> _WORK REQUIRED_: Using the passage about the Kenyan "Same Love" cover, restate the stretch from "The YouTube factor" through "Film Classification Board.", replacing "restrictive" with "strict".

> _DOCUMENT PASSAGE_:
Here's what you need to know about the Kenyan cover of Macklemore’s "Same Love" that has Kenyan censors up in arms.

Last month the rapper Macklemore and his bandleader, the Kenyan-born trumpet player Owuor Arunga, were at a soundcheck somewhere in England when the conversation turned to the state of LGBT rights in East Africa. A cover of their 2012 gay rights anthem, “Same Love," was suddenly at the heart of a nationwide discussion over LGBT rights in Kenya, and the video was blowing up.

“Ben [Macklemore] is the one that showed me the song," Arunga tells Okayafrica, of how he found out about the Kenyan version. “He was picking my brain about it, trying to get a feel for what Kenya was like." Their conversation was not unlike thousands of others prompted by the YouTube video that has Kenyan censors up in arms.


On February 15, a Kenyan art and rap collective by the name of Art Attack put out the music video for their “Same Love" cover that's since amassed 190,000 views. The song's lyrics are changed to reflect the day-to-day realities of the gay and queer-identifying Kenyans who make up the group. The video portrays the struggles of East Africa's LGBGT communities and intimate moments shared between Kenyan same-sex couples interspersed with newspaper clippings and television reports from around the world.

“We're trying to create a message whereby people will just talk defiantly, people will stop the hate, the vilification, the criminalization of these kinds of things," the leader of the Kenyan collective, who also goes by Art Attack, tells Okayafrica.

And not just in Kenya. “We wanted to bring about change. We wanted to bring about a change in attitude toward gay and lesbian people in Africa," says the rapper.

Though they originally recorded the song when the group first formed in 2014, they were always afraid of the reaction. “The situation in Kenya as far as the LGBT community is concerned has always been consistent," Art Attack tells us. “These people have no voice, no one has time for them here. Nothing changed between 2014 and 2016."

In the new year, they decided to put the video up on YouTube. It spread fast. It's also been extremely divisive.

Selly Thiam, Founder and Executive Producer of the Nairobi-based LGBT organization None on Record, says a lot of the Kenyan LGBT community was happy to see it. “It's something that you don't really see in a lot of the produced media," Thiam tells Okayafrica from Nairobi. “It's not such a clean representation or antiseptic representation of LGBT life. It's serious issues around families, being kicked out of your families, violence, suicide."

But Thiam adds that it's important to consider the social repercussions of putting these images out into a society in which the conversation on LGBT rights isn't exactly the healthiest. At the same time that the LGBT community welcomed the “Same Love" video with open arms, there was a great deal of backlash within Kenyan society at large.

“In mainland Kenya the reception has been 'this is horrible,' 'this is pathetic,' 'it should be banned,'" says Art Attack.

According to Thiam, the 2014 Kenyan LGBT drama Stories Of Our Lives generated a similar sort of backlash. The difference this time is that more people are able to see the video and join the conversation simply because of the fact that it's streaming on the web.

The YouTube factor also has implications for the issue of censorship in Kenya. By uploading their video directly to the streaming platform, Art Attack bypassed the red tape of the country's restrictive regulatory body, the Kenya Film Classification Board.

> _RAW DATA_:
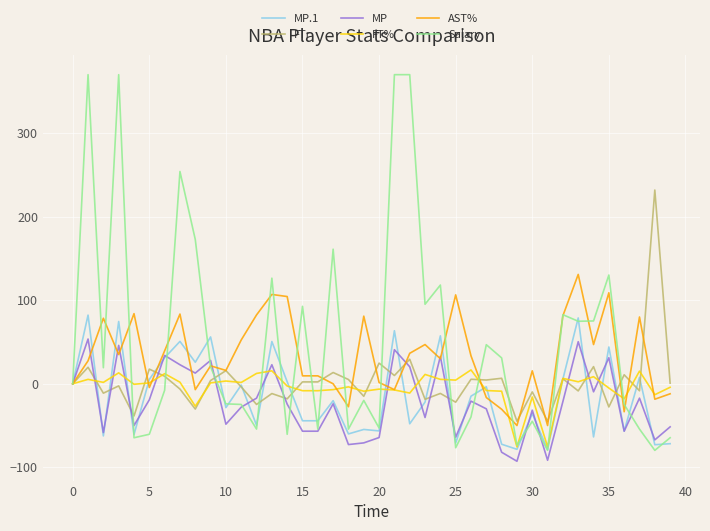

Which series has the largest range (max minus min)?

Salary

> _EXERCISE RESPONSE_:
The YouTube factor also has implications for the issue of censorship in Kenya. By uploading their video directly to the streaming platform, Art Attack bypassed the red tape of the country's strict regulatory body, the Kenya Film Classification Board.